Born in the Bronx in 1917, he grew up in the Depression and graduated from DeWitt Clinton High School. His mother ran a small dry goods store that did not bring in much money because she advanced credit to many of her customers. His father had been a carpenter, but his tools were stolen soon after arriving in the US, and he found work as a stevedore until he hurt his back from the labor. After that, he devoted himself to religious duties in a synagogue.
The Depression years were tough for Joe’s family. He remembered being told, after asking for something to eat, “You’re not hungry; you’re thirsty,” and given a glass of water. Although Joe did not go on to college, he was a gifted athlete, and many things came easily to him. He was a fine singer, with a jazz lilt and a large repertoire of songs, and he sometimes performed at hotels in the Catskills in the summer. He was always confident that he would be able to find work, and he did: in the garment industry, and in defense plants before being drafted into the army. In World War II he served for four years, in Europe and in the Pacific.
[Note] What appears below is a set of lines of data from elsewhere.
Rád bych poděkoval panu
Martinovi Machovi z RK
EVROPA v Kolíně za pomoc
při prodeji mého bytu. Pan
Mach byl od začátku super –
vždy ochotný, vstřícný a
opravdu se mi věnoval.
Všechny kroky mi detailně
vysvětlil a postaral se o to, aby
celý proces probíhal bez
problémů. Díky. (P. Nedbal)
Before being drafted, Joe met his future wife, Shirley, at a dance. He was smitten and would do anything to impress her. One time, while pushing a rack of clothes on a street in Manhattan, he saw her coming towards him. Not wanting to be seen doing such menial work, he shoved the rack down the street before she saw it (fortunately retrieving it later). She was the love of his life, and they were married in 1942. Throughout their lives, they did everything together; Joe would take Shirley anywhere she wanted to go, and agree with whatever she wished.
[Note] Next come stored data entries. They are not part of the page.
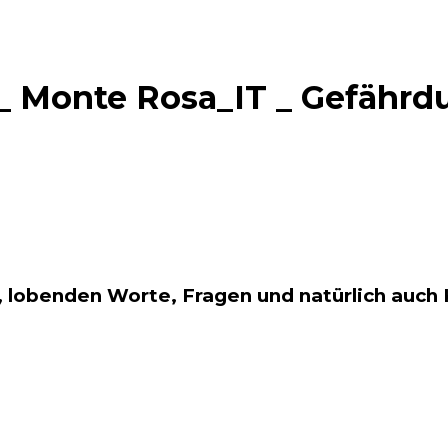
_ Monte Rosa_IT _ Gefähr
 lobenden Worte, Fragen und natürlich auch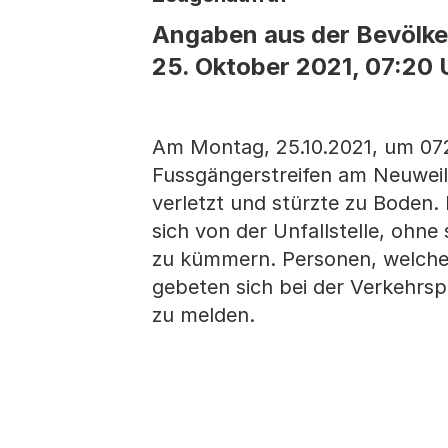
Angaben aus der Bevölke
25. Oktober 2021, 07:20 
Am Montag, 25.10.2021, um 07
Fussgängerstreifen am Neuweil
verletzt und stürzte zu Boden.
sich von der Unfallstelle, ohn
zu kümmern. Personen, welch
gebeten sich bei der Verkehrsp
zu melden.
Joe made his career as a salesman, selling fabric and lace to clothing manufacturers. After he retired, they moved to the Berkshires, very happy to be close to Shirley’s much-loved brother Sy and his wife Sue, and not so far from their daughter, son-in-law and granddaughter, who lived near Boston. After several years, Berkshire winters got a little too tough, and Joe and Shirley moved to Florida. They were very close with Dorothy, who was Joe’s brother Nat’s widow, her husband Tom, and a circle of good friends. Joe continued to amaze by his encyclopedic memory of Great American songbook song lyrics. On hearing that his first great-granddaughter Ramona was born, Joe unhesitatingly sang the 1928 song “Ramona” from beginning to end.
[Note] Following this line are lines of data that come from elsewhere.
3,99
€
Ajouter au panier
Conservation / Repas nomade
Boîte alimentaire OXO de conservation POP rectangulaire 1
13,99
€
After Shirley’s death, Joe remained in Florida with the help of Rose Biggs, his caregiver. Rose remained his friend, calling him regularly after Joe came to live with his daughter Debbie and son-in-law Mark in Maryland. There, his caregiver was Baron White, and they also developed a close relationship. Although his health was deteriorating, Joe would never complain, and was always thankful for the help he was given. He continued to take immense pleasure in listening to jazz until the last days of his life. He was unflaggingly considerate of everyone around him, and a loving, generous, father, grandfather, and great-grandfather.
Because of Joe’s lifelong love for jazz, those who wish to make a contribution in Joe’s memory might consider the Jazz Foundation of America, which provides support and medical care for jazz musicians in need. You can give online or send a check, payable to Jazz Foundation of America, to:
Jazz Foundation of America
There will be a private memorial service on Sunday, June 4 at 11:00 a.m. at the home of Deborah and Mark Weinstein, 5021 West Cedar Lane, Bethesda, Maryland.